**Document extract**
_ _ _ _
Re: [htdig] server_aliases


Alexander Bergolth (leo@strike.wu-wien.ac.at)
Fri, 19 Mar 1999 21:30:46 +0100 (MEZ)


Hi!

On Fri, 19 Mar 1999, Patrick Dugal wrote:

> Without being too technically specific, it's possible that
> there exists two different URLs for the exact same document
> on the same server. For example,
> http://www.foo.com/index.html and
> http://specific.machine.foo.com/index.html can be the same
> file. Right?
>
> Does anybody have any idea which of the two URLs will be
> returned to the user when he/she does a search supposing I
> have configured the indexer using server_aliases to
> recognize the aliase(s) properly?

I have several machines, each with some aliases that all access the same
document space.
_ _ _ _
**Supplied records**
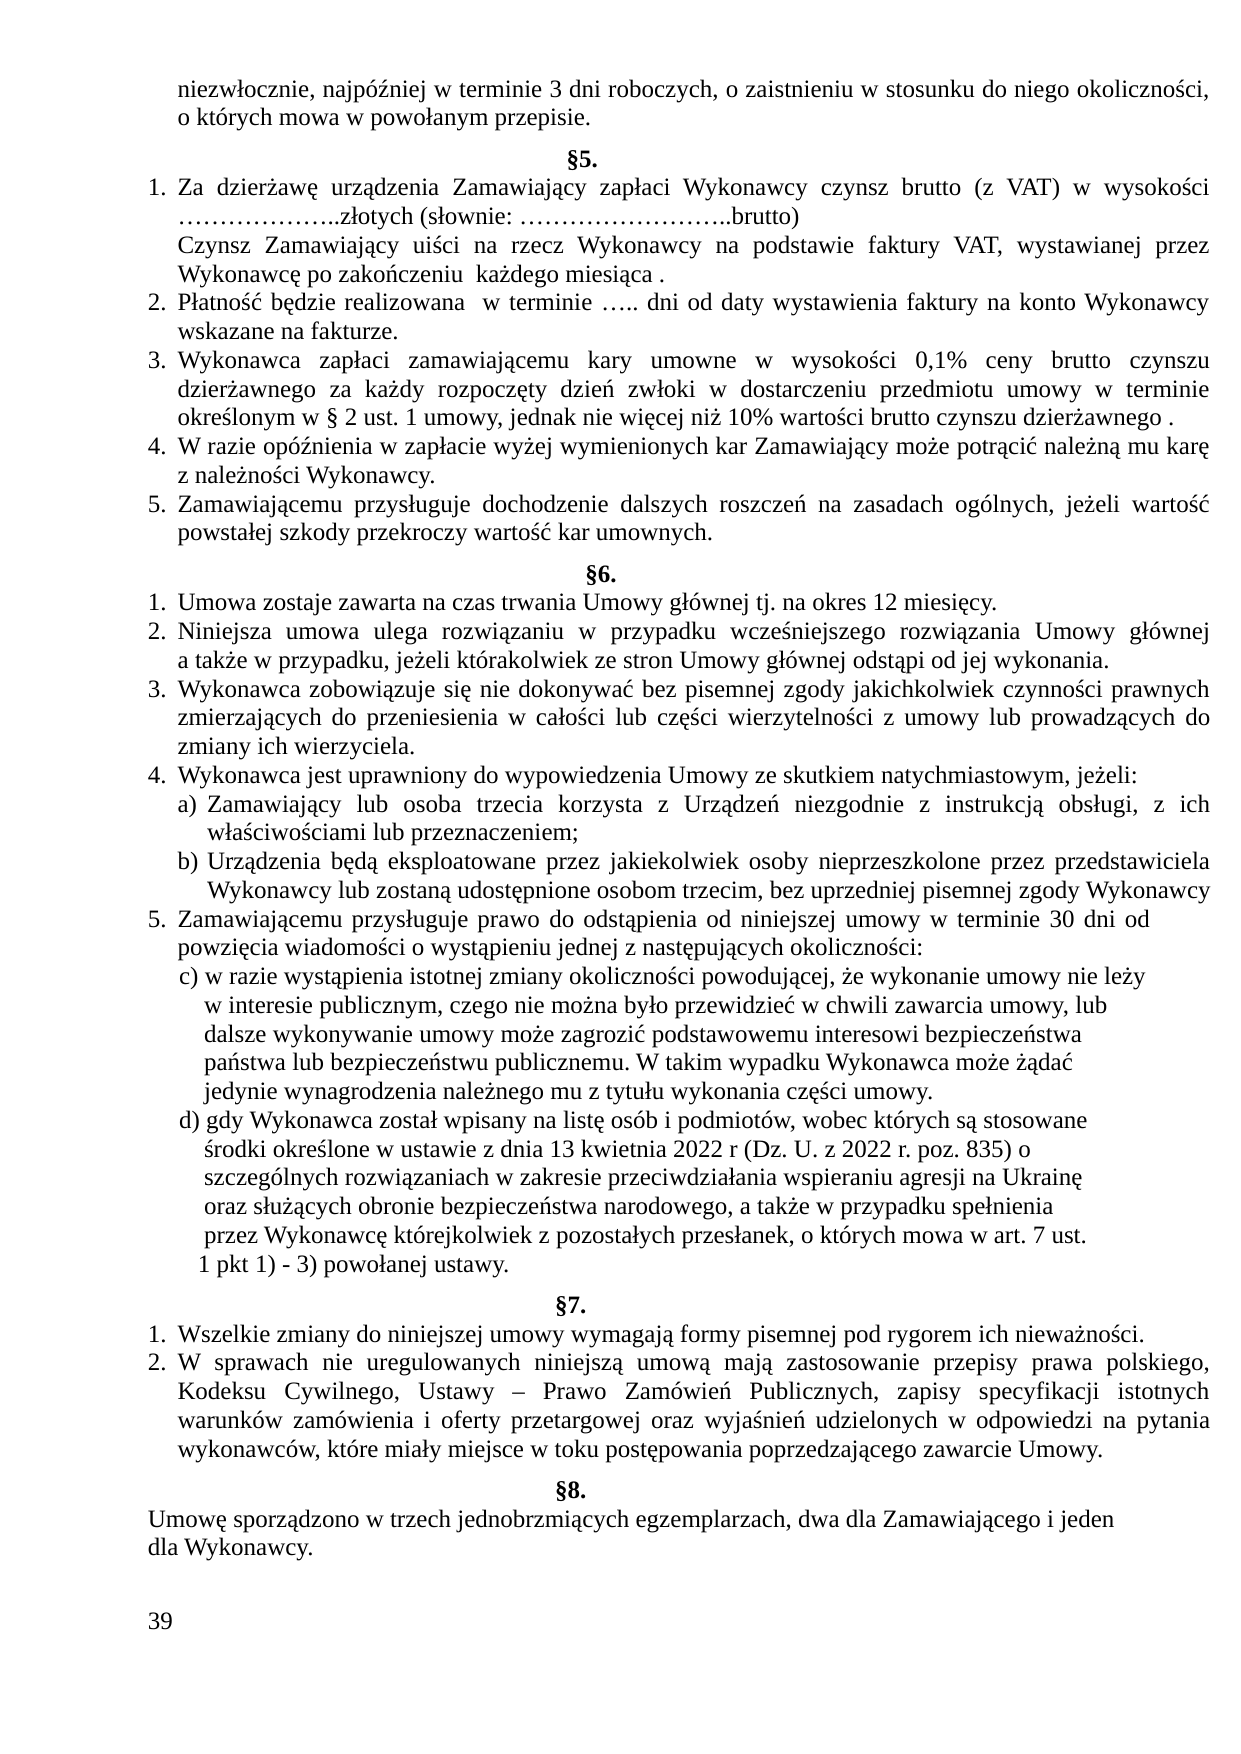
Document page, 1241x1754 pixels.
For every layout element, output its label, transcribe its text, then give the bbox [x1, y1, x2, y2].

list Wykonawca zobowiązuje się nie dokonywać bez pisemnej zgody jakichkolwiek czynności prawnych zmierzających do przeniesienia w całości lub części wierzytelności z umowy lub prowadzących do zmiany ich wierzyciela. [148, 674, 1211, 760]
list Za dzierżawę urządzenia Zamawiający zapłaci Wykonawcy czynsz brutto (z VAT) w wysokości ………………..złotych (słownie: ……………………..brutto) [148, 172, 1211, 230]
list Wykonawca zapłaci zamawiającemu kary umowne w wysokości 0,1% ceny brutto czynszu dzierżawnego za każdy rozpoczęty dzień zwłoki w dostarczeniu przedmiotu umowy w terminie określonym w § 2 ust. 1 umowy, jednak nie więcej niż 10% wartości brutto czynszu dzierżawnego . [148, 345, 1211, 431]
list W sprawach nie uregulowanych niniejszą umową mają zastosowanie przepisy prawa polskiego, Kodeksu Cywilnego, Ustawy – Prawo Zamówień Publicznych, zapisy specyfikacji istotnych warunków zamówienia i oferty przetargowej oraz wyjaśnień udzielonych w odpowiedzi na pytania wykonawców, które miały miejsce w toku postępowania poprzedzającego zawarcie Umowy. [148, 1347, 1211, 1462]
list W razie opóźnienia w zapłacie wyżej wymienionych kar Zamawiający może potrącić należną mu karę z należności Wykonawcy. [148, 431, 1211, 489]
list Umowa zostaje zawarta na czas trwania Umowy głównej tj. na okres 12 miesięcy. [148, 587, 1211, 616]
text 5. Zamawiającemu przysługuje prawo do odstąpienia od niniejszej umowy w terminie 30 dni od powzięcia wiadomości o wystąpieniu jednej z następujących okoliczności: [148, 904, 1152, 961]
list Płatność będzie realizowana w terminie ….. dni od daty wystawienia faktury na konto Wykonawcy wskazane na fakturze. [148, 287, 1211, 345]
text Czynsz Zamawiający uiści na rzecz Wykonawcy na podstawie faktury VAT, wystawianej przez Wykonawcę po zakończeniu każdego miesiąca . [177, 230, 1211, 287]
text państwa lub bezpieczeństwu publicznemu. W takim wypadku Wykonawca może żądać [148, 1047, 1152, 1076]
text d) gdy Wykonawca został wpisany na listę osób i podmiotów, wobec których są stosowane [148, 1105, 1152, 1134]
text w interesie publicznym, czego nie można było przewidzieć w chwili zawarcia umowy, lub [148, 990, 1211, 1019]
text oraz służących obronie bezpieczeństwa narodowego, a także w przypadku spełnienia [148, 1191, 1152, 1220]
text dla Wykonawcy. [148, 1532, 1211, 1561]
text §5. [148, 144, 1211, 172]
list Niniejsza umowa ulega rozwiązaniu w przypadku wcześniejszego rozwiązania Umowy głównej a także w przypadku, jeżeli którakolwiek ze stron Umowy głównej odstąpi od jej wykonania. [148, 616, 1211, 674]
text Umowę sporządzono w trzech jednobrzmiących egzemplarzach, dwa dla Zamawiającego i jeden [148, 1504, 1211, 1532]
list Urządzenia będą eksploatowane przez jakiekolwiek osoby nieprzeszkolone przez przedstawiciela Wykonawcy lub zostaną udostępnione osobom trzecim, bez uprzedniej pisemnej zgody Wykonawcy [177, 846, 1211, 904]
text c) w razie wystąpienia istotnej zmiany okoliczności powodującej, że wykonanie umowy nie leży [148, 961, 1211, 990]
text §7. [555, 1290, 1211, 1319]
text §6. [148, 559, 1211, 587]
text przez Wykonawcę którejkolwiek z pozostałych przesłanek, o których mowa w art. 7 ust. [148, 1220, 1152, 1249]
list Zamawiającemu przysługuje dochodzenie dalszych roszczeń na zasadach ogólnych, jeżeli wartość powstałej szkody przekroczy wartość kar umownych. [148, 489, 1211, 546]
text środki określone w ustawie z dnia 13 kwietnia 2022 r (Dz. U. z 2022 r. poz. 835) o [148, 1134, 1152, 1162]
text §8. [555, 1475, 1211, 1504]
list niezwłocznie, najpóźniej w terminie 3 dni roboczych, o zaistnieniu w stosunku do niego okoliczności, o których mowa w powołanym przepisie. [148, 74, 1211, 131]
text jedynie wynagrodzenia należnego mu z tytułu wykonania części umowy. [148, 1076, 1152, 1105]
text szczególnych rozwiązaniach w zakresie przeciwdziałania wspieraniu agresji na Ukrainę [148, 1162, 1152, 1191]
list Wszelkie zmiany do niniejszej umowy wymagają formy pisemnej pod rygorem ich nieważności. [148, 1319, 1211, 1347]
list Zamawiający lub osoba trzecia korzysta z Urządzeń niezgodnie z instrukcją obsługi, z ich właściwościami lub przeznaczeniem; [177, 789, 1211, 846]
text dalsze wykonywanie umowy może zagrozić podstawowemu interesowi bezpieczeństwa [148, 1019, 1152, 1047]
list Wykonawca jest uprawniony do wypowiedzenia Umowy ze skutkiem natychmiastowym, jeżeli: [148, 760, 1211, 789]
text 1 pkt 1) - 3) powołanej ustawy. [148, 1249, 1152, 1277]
_ _ _ _
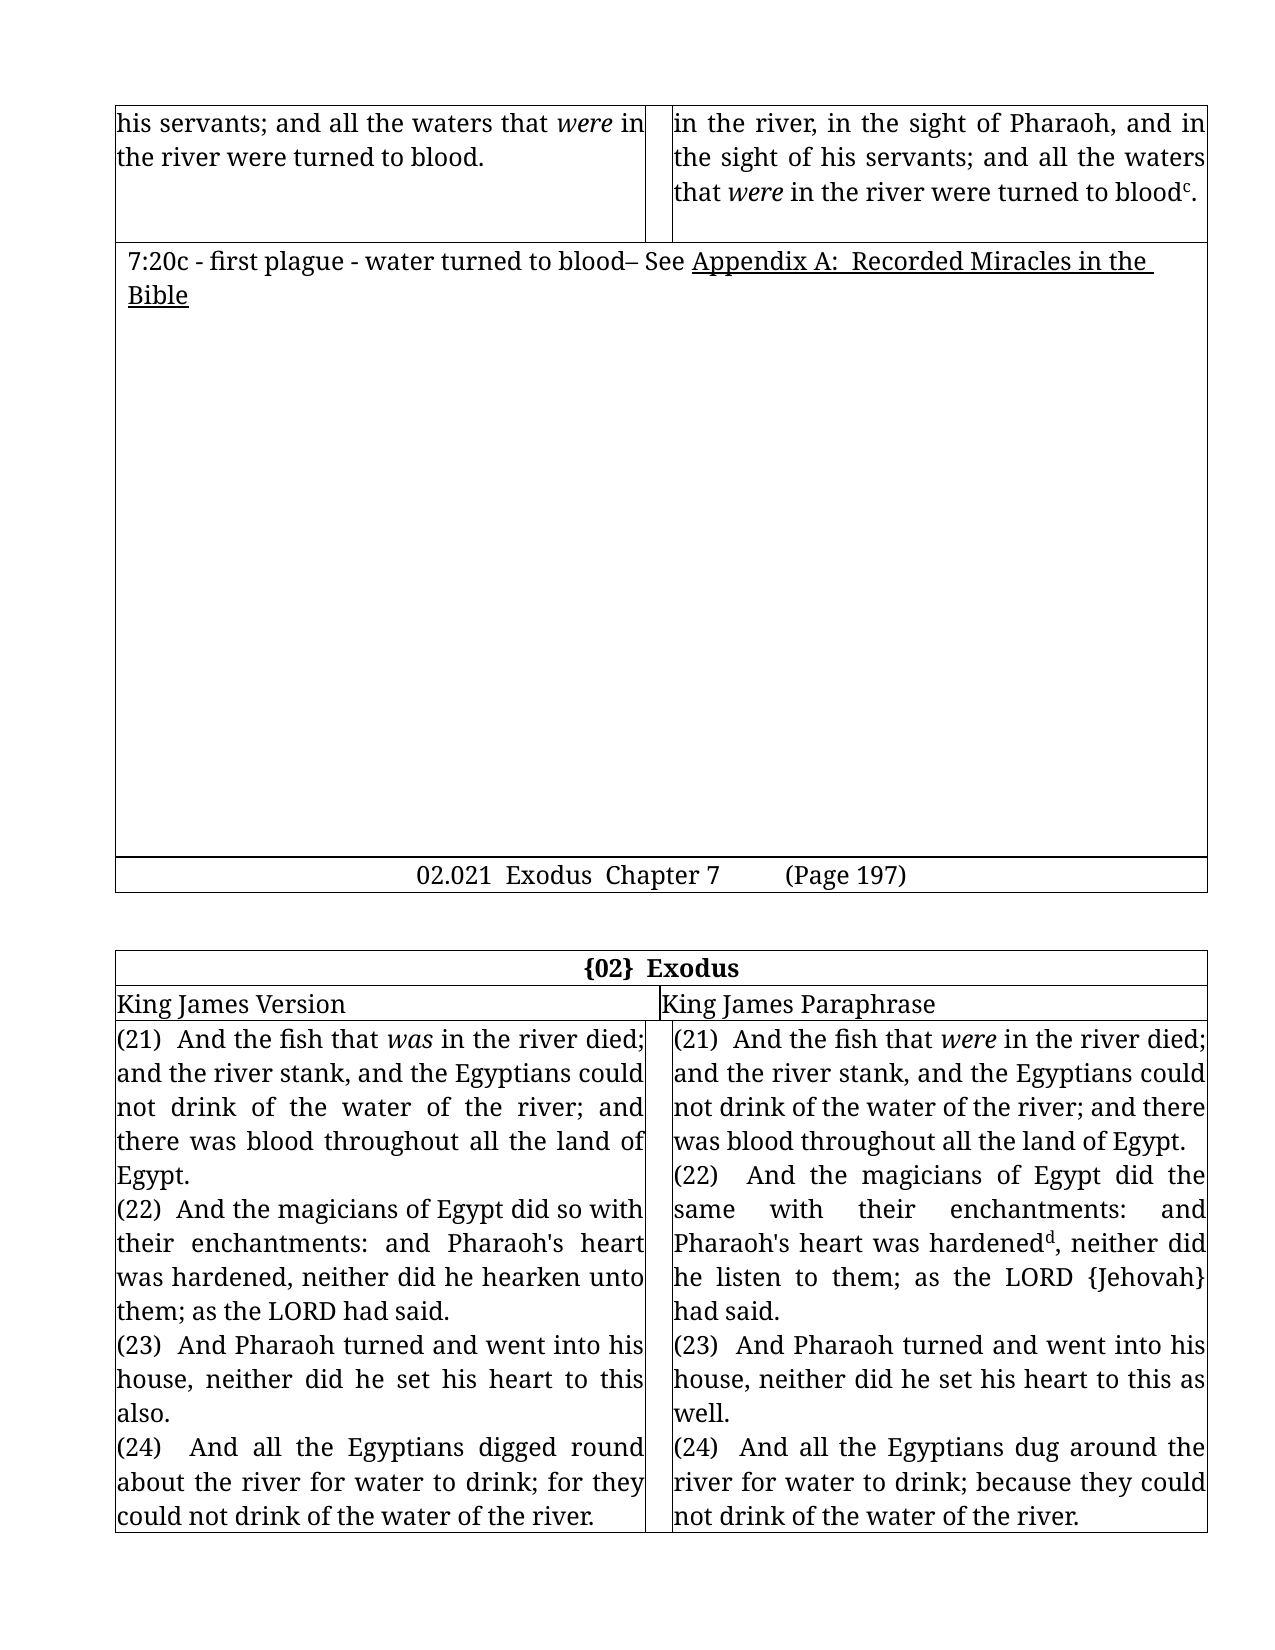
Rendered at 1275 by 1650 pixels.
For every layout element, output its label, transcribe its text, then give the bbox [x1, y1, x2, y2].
_ _ _ _
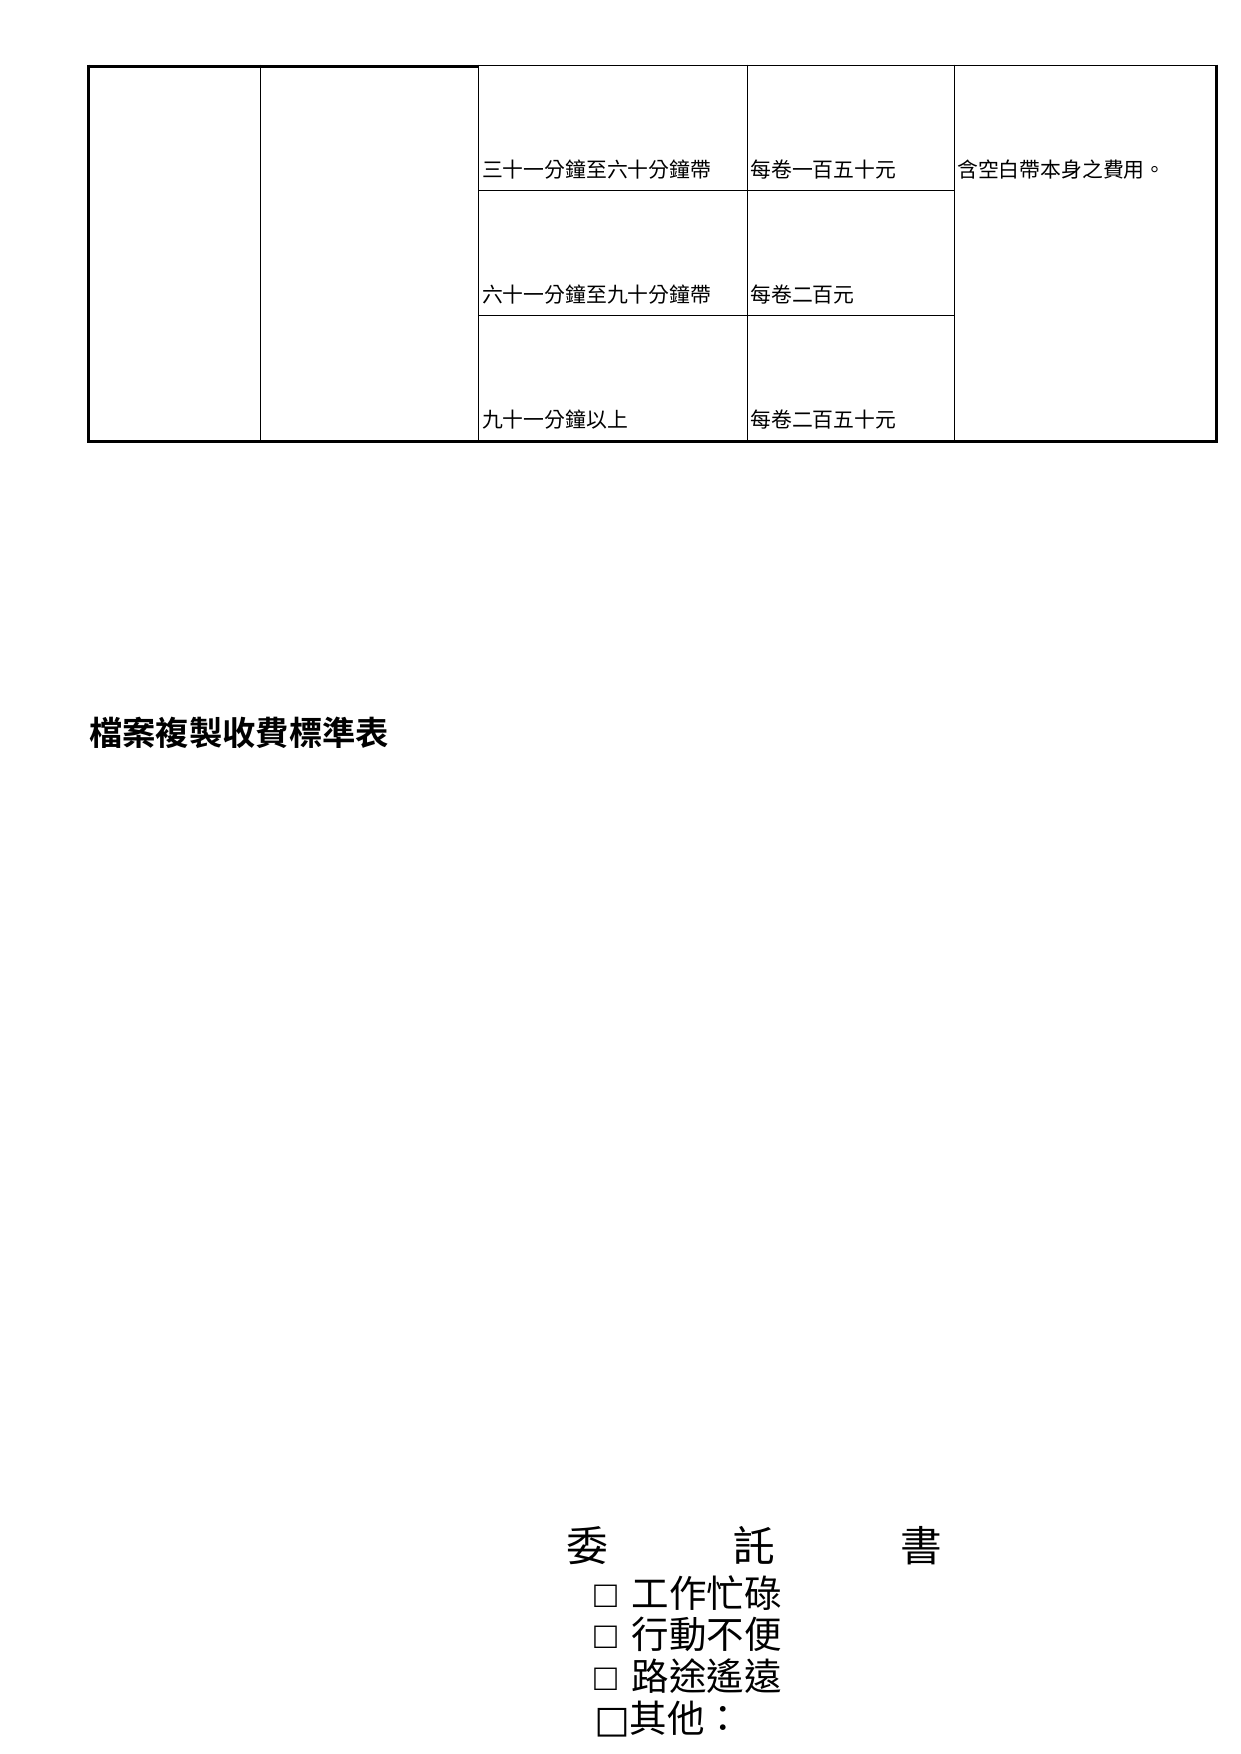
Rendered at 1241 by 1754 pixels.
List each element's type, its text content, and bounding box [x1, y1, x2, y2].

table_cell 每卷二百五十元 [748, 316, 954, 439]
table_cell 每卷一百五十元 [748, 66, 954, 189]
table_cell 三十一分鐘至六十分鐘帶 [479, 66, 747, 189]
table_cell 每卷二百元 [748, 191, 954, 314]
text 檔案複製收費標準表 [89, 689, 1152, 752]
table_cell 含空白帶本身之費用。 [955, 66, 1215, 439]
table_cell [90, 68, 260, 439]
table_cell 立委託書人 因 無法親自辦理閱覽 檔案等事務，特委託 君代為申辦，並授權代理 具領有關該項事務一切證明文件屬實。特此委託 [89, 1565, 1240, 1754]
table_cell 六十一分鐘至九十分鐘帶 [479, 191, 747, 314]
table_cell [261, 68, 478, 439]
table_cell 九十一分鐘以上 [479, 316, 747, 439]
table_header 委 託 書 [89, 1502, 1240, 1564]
_ _ _ _
**Description of the task**
Which domain names appear in the server_aliases post above, counting those inside URLs and email addresses? List all of them.

**Exercise result**
- www.foo.com
- specific.machine.foo.com
- strike.wu-wien.ac.at